CUDA LAUUM

CUDA implementation of the LAUUM LAPACK function (triangular matrix multiplication).

LAUUM

The LAUUM function computes the product $UU^{\top}$ or $L^{\top} L$ where $U$ is an upper triangular matrix and $L$ is lower triangular. Since the result is symmetric, the output will also be a triangular matrix.

The complexity of the algorithm is cubic in the matrix size (as with all matrix multiplication), but some performance can be gained by ignoring the lower/upper triangular parts of the input. The overall complexity for a matrix of size $n$ is of

$$\frac{n \times (n + 1) \times (n + 2)}{3}$$

Implementations

The repository contains a few implementations for pedagogical purposes, ranging from the the most naive, to a relatively complex implementation which reaches a decent performance. The input matrices must be stored in column contiguous order.

The implementations are linked to Python via PyTorch extensions for ease of use.
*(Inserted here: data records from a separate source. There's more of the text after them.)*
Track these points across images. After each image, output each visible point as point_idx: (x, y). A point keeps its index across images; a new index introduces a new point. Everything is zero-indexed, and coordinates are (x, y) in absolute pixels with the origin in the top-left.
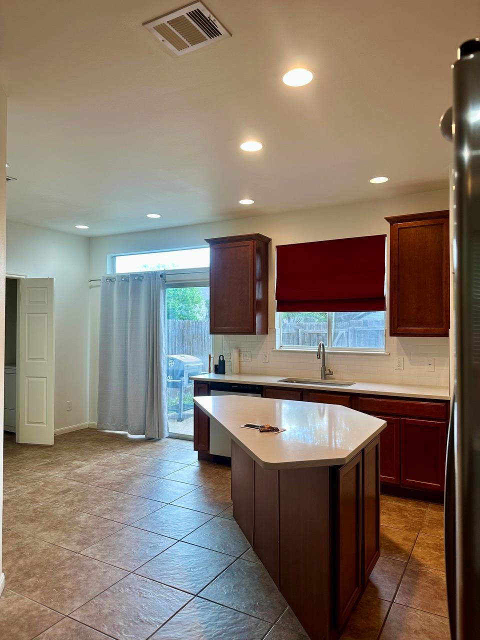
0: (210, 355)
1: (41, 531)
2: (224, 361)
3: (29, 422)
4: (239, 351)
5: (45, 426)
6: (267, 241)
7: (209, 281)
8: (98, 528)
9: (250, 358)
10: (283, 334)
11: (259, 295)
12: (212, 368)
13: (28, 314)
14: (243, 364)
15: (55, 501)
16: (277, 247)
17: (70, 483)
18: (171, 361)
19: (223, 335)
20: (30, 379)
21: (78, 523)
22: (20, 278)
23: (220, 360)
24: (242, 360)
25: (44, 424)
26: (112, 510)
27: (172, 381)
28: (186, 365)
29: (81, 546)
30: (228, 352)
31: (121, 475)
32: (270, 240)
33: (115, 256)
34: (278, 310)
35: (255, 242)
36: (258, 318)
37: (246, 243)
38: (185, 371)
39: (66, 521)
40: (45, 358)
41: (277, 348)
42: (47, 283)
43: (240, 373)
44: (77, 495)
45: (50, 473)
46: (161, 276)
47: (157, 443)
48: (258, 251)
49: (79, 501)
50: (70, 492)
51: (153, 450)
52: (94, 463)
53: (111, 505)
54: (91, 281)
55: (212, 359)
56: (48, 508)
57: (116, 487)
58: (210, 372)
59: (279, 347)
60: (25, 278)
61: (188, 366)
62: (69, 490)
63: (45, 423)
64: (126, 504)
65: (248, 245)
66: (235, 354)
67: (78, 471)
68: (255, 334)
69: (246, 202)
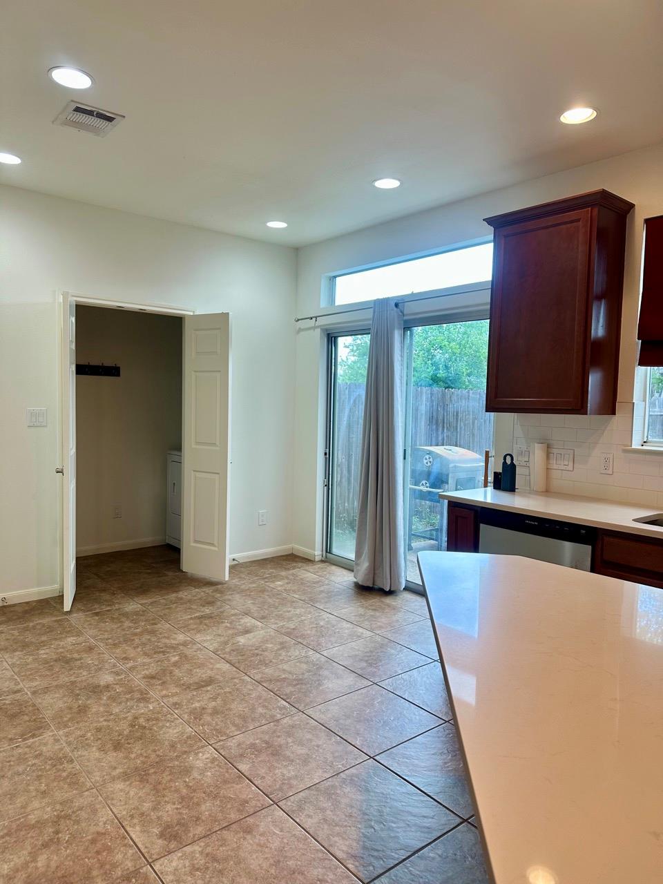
0: (487, 453)
1: (119, 778)
2: (513, 466)
3: (196, 541)
4: (549, 447)
5: (216, 549)
6: (624, 210)
7: (489, 307)
8: (215, 797)
9: (571, 464)
10: (650, 415)
11: (598, 329)
12: (491, 479)
13: (195, 371)
14: (555, 474)
15: (175, 704)
16: (647, 221)
17: (218, 666)
18: (427, 457)
19: (515, 415)
20: (197, 474)
21: (187, 771)
22: (185, 315)
23: (505, 463)
24: (555, 467)
25: (215, 546)
26: (260, 751)
27: (429, 489)
28: (451, 465)
29: (165, 842)
30: (524, 448)
31: (307, 663)
32: (632, 206)
33: (335, 277)
34: (642, 363)
35: (596, 211)
36: (594, 380)
37: (573, 215)
38: (450, 475)
39: (171, 760)
40: (218, 443)
41: (636, 445)
42: (221, 321)
43: (548, 492)
44: (214, 699)
45: (199, 638)
46: (396, 305)
47: (388, 600)
48: (602, 234)
49: (215, 712)
50: (209, 688)
51: (378, 614)
52: (273, 626)
53: (262, 736)
54: (298, 320)
55: (491, 460)
56: (157, 719)
57: (288, 690)
58: (486, 486)
59: (642, 443)
60: (192, 314)
61: (455, 466)
62: (210, 681)
63: (217, 545)
64: (290, 740)
65: (578, 220)
66: (538, 453)
67: (242, 640)
68: (586, 414)
69: (578, 115)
PRs are welcome to make the code more usable from other programming languages.

Benchmarks

The final implementation was tested on two different GPUs: a NVIDIA Titan Xp (compute capability 6.1) and a Quadro RTX 6000 (compute capability 7.5).
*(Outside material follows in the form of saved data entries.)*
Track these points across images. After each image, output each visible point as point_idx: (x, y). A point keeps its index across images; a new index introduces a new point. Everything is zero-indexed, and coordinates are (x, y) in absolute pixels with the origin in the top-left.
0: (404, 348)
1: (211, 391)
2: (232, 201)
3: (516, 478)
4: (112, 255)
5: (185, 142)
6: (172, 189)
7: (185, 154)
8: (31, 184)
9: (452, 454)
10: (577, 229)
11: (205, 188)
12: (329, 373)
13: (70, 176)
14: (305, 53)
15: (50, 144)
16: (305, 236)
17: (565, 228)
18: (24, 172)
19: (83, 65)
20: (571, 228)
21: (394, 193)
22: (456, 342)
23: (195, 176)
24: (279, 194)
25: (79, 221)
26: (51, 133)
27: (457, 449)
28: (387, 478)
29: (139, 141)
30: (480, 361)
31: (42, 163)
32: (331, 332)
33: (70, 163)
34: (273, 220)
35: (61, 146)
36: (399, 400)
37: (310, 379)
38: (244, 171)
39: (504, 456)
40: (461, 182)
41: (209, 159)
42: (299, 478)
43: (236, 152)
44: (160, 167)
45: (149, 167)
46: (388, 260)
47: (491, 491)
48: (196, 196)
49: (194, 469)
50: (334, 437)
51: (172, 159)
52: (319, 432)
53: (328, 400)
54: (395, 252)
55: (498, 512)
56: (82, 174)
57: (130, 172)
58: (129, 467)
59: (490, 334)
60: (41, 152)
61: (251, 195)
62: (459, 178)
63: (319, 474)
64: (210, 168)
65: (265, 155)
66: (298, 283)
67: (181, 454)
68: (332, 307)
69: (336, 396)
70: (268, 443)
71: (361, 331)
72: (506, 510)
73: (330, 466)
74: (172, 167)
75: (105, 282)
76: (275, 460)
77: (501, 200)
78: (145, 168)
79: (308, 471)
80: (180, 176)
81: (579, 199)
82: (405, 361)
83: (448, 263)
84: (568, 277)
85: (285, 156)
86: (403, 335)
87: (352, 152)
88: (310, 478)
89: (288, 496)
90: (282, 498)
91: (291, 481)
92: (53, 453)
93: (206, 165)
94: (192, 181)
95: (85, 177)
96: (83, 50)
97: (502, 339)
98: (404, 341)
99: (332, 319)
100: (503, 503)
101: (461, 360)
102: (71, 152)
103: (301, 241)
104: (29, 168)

We compare the running time and calculated GFlops for our LAUUM implementation, and the matrix multiplication routine (GEMM) of cuBLAS. The benchmarks show our implementation reaches between one half and one third of the maximum attainable performance (assuming GEMM achieves close to peak performance of the card).
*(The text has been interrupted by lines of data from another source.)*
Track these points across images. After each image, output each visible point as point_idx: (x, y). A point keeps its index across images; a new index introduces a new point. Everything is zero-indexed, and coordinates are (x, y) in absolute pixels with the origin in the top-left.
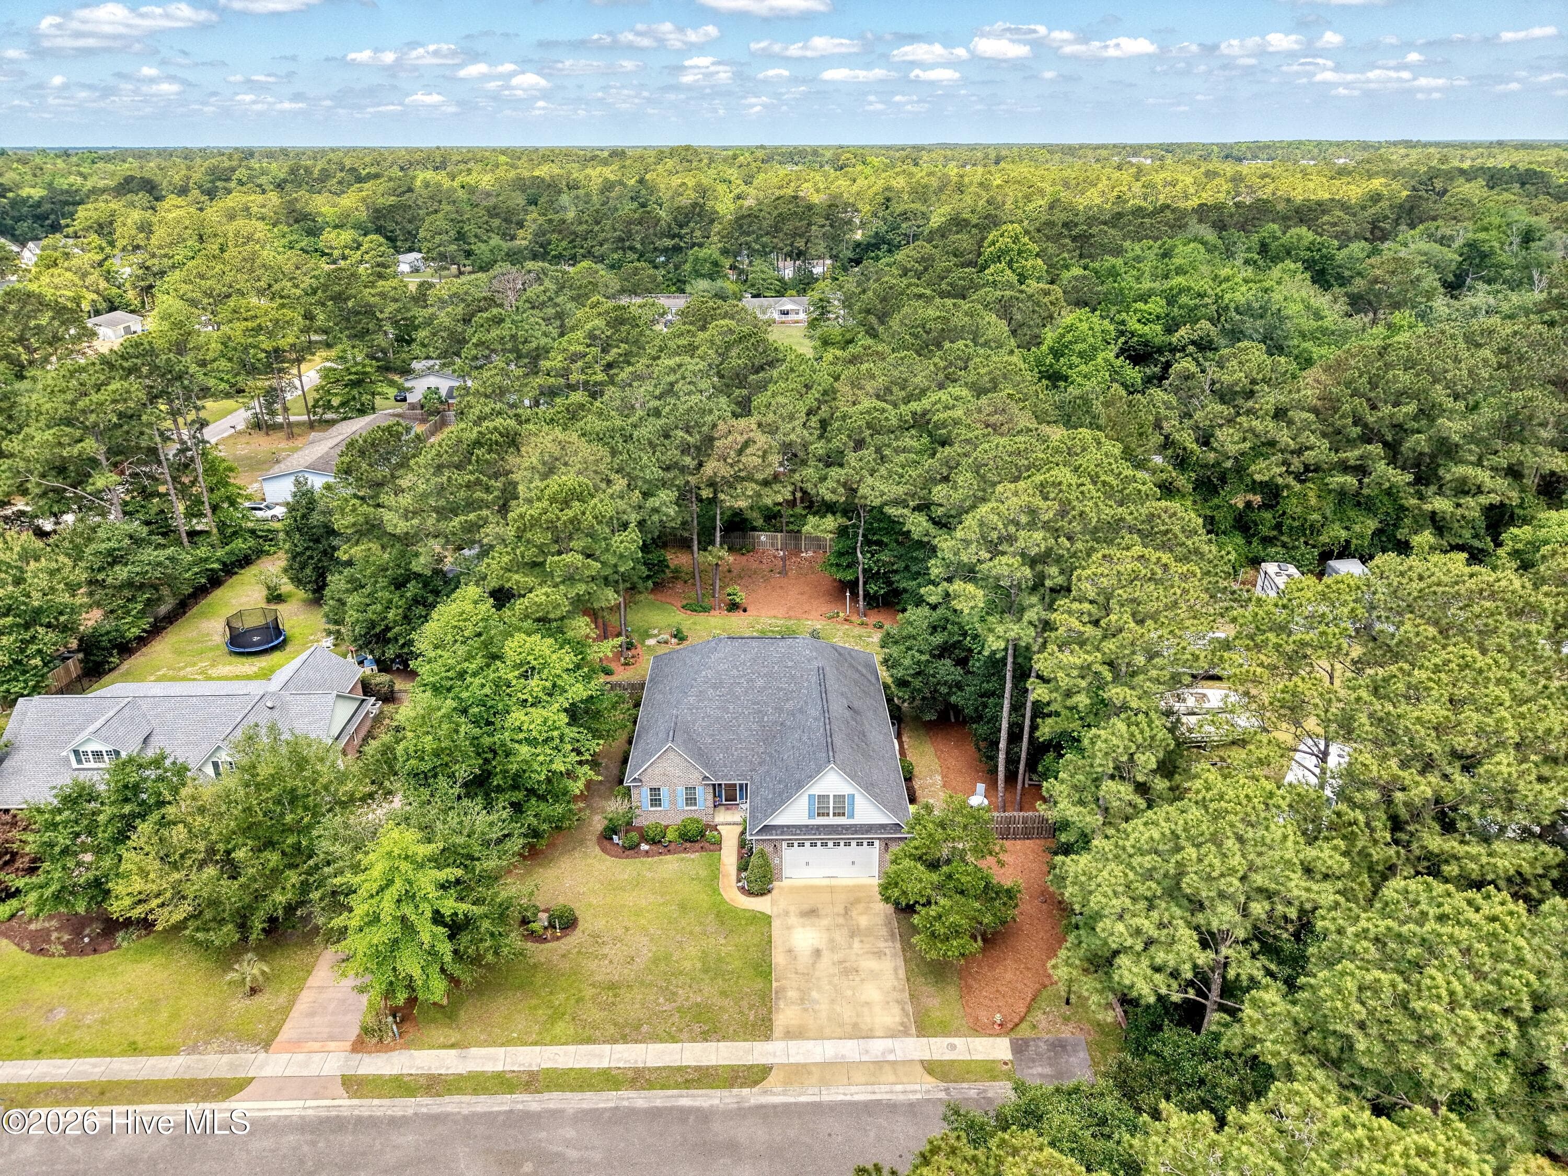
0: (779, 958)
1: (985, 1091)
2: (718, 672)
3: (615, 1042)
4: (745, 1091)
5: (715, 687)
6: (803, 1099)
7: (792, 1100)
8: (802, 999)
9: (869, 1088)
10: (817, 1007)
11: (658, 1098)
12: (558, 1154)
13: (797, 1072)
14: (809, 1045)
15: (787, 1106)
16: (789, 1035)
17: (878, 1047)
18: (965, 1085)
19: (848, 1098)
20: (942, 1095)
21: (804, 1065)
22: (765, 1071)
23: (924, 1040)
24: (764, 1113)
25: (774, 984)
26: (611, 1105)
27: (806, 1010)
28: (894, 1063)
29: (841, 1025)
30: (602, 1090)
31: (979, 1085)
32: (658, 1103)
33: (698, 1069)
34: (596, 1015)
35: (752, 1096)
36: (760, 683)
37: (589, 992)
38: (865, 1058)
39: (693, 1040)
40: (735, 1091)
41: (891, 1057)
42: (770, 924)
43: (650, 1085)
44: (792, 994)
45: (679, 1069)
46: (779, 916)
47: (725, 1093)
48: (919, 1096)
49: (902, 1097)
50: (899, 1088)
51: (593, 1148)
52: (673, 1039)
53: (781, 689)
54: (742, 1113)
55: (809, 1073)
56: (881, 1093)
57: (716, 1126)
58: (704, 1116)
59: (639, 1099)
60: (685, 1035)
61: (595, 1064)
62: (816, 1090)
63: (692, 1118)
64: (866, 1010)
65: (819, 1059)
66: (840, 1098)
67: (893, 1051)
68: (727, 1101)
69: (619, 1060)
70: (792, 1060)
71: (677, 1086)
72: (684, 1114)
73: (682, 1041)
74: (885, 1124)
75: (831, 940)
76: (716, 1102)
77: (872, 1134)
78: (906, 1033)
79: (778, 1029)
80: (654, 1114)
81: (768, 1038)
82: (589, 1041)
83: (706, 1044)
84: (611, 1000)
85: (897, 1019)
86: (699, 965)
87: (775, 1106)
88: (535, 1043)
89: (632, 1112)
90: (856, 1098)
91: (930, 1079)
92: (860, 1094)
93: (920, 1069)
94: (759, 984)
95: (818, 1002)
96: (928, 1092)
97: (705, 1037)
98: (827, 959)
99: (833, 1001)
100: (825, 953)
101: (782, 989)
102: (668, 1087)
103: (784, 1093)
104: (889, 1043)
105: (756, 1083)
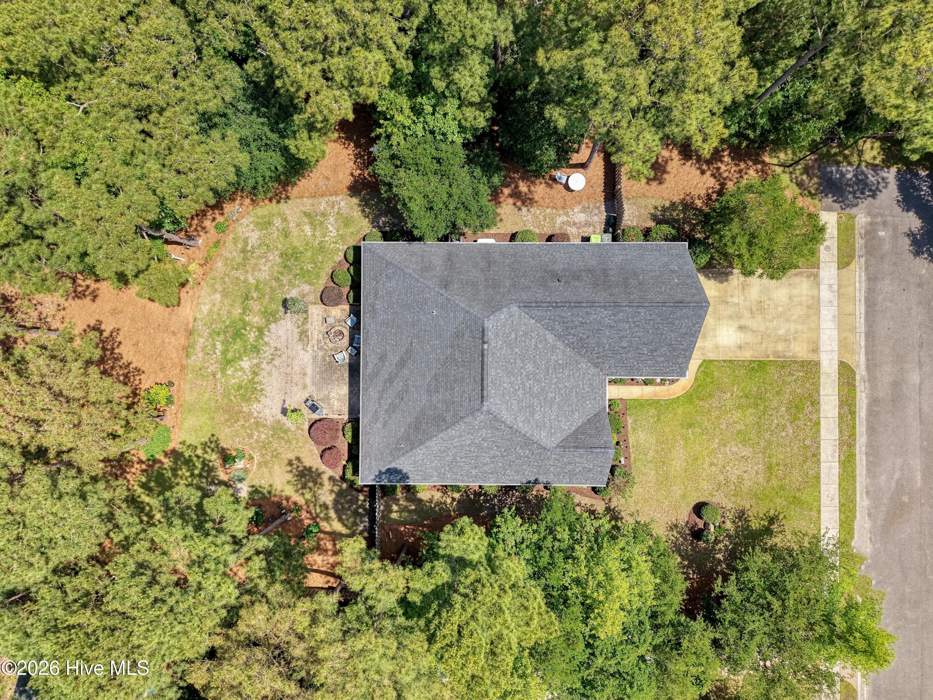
0: (747, 355)
1: (860, 234)
2: (520, 410)
3: (819, 460)
4: (858, 377)
5: (533, 413)
6: (863, 343)
7: (863, 350)
8: (786, 340)
9: (857, 303)
10: (793, 331)
11: (861, 429)
12: (897, 483)
13: (843, 344)
14: (824, 338)
15: (867, 353)
16: (816, 350)
17: (825, 294)
18: (857, 245)
19: (863, 316)
20: (863, 260)
21: (840, 341)
22: (843, 365)
23: (822, 265)
24: (871, 366)
25: (771, 358)
26: (864, 457)
27: (795, 338)
28: (839, 286)
29: (808, 316)
30: (855, 464)
31: (857, 236)
32: (864, 429)
33: (841, 406)
34: (796, 476)
35: (861, 372)
36: (530, 367)
37: (775, 483)
38: (835, 303)
39: (818, 411)
40: (857, 384)
41: (835, 287)
42: (711, 361)
43: (852, 436)
44: (780, 347)
45: (841, 417)
46: (704, 355)
47: (858, 389)
48: (863, 274)
49: (863, 284)
50: (857, 285)
51: (894, 464)
52: (818, 424)
53: (536, 346)
54: (872, 379)
55: (846, 338)
56: (861, 295)
57: (881, 395)
58: (874, 402)
59: (861, 440)
60: (814, 417)
61: (836, 470)
62: (858, 335)
63: (875, 408)
64: (795, 299)
65: (835, 332)
66: (862, 321)
67: (830, 286)
68: (863, 388)
69: (833, 456)
70: (836, 349)
71: (854, 419)
72: (871, 413)
73: (819, 418)
74: (882, 296)
75: (730, 317)
76: (864, 395)
77: (889, 304)
78: (816, 276)
79: (812, 357)
80: (871, 430)
81: (817, 364)
82: (818, 478)
83: (822, 402)
84: (781, 468)
85: (804, 279)
86: (751, 410)
87: (868, 360)
88: (819, 512)
89: (870, 445)
90: (863, 311)
91: (852, 266)
92: (861, 309)
93: (844, 271)
94: (772, 370)
95: (788, 330)
96: (860, 269)
97: (815, 403)
98: (747, 321)
99: (788, 320)
100: (742, 322)
101: (776, 354)
102: (855, 424)
103: (859, 354)
104: (824, 288)
105: (853, 371)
All experiments were run with single precision floats.

n	LAUUM (Titan Xp)	cuBLAS GEMM (Titan Xp)	LAUUM (RTX 6000)	cuBLAS GEMM (RTX 6000)
1000	1632 GFlops	7997 GFlops	1279 GFlops	9754 GFlops
5000	5798 GFlops	9221 GFlops	5537 GFlops	12332 GFlops
10000	6713 GFlops	10657 GFlops	5162 GFlops	13709 GFlops

Clearly there is still some margin for improvement on our implementation, especially on the newer cards.

Installation & Usage

This is not meant to be production-ready code, hence to install you can go the quick and dirty way

git clone https://github.com/Giodiro/cuda_lauum.git
cd cuda_lauum
python setup.py develop  # or pip install -e .

A simple usage example:

from cuda_lauum import cuda_lauum_lower, cuda_lauum_upper

# Generate random matrix
matrix = torch.randn((n, n), dtype=torch.float32, device="cuda:0")
# Make it in F-order
matrix = matrix.T
# Create the output matrix
output = torch.zeros_like(matrix)
# Run LAUUM. The output will be stored in the upper triangle of `output`.
cuda_lauum_upper(matrix.size(0), matrix, matrix.stride(1), output, output.stride(1))

TODO List

Improve performance on RTX 6000
Improve python interface
Remove (or move to another file) the slow implementations, since compilation is slowed down by them.
Implement the better kernel also for lower LAUUM. This would allow a decent interface which decides lower/upper depending on matrix order, etc.